Spot the robot gets a factory job.
The Hyundai Ioniq 5 may be the South Korean automaker's most popular new vehicle right now, but it's also seriously interested in robot technology. Late last year, Hyundai bought a controlling stake in Boston Dynamics, perhaps the world's most advanced robotics companies. And now it's making good use of that investment with a new robot called Spot that kind of looks like a dog.
More appropriately, it's officially called the "Factory Safety Service Robot" and it's about to begin a pilot operation at a Kia production plant in South Korea. Based on Boston Dynamics' quadruped robot equipped with AI, autonomous navigation, teleoperation technologies, and a computing payload, Spot is capable of providing various types of assistance on the job.
Its 3D Lidar thermal camera enables it to detect humans nearby, so it's won't walk over anyone's foot. It can also detect when a door is open. More importantly, this robot can go where people can't, specifically "high-temperature situations and potential fire hazards." Narrow spaces and blind areas are within its capabilities, too. Thanks to remote control capabilities, someone can monitor Spot's activities via a livestream.
Another option factory management has is simply to let the robot roam and observe. If it detects something potentially dangerous, it'll send alarms to management immediately. Manual operation is possible as well. Think of this as real-time sharing of on-site photos that can also act as a first warning.
Spot is only a test project for now and Hyundai says it's possible to connect several factory service robots to a larger control system if so desired. Hyundai's contribution to the project includes several systems, specifically AI, the thermal camera, Lidar, and navigation.
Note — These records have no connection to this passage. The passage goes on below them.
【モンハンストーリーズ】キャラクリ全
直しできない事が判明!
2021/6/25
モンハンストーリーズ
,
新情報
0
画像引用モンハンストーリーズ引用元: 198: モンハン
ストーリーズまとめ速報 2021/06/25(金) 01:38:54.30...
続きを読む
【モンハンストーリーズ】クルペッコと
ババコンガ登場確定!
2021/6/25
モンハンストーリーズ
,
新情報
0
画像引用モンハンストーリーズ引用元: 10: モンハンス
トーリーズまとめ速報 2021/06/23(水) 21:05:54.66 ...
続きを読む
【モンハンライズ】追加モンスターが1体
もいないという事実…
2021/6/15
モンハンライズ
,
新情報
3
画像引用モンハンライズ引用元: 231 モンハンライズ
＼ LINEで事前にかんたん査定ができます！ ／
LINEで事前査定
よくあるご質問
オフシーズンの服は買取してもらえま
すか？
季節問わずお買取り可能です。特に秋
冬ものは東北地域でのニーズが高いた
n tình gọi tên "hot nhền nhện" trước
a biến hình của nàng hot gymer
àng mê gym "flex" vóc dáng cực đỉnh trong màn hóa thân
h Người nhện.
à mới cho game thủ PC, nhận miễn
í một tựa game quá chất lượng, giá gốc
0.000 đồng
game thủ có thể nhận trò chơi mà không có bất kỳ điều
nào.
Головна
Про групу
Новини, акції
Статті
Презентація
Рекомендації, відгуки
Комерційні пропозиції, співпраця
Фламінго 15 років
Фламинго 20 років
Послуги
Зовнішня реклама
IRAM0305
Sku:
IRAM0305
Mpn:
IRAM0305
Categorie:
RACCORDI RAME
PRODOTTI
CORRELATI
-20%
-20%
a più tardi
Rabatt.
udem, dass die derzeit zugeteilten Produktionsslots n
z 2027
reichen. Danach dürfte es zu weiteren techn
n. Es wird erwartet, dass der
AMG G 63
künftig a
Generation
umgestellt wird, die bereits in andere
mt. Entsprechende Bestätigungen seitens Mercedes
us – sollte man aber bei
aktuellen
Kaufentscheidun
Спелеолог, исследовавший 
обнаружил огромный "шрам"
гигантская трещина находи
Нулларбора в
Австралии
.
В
"The Robot will help detect risks and secure people's safety in industrial sites," said Dong Jin Hyun, Head of Hyundai Motor Group Robotics Lab. "We will also continue to create smart services that detect dangers at industrial sites and help support a safe work environment through continuous collaborations with Boston Dynamics." Factory workers shouldn't be concerned robots will take their jobs one day, but rather know they have a non-human helping hand ready to go whenever necessary.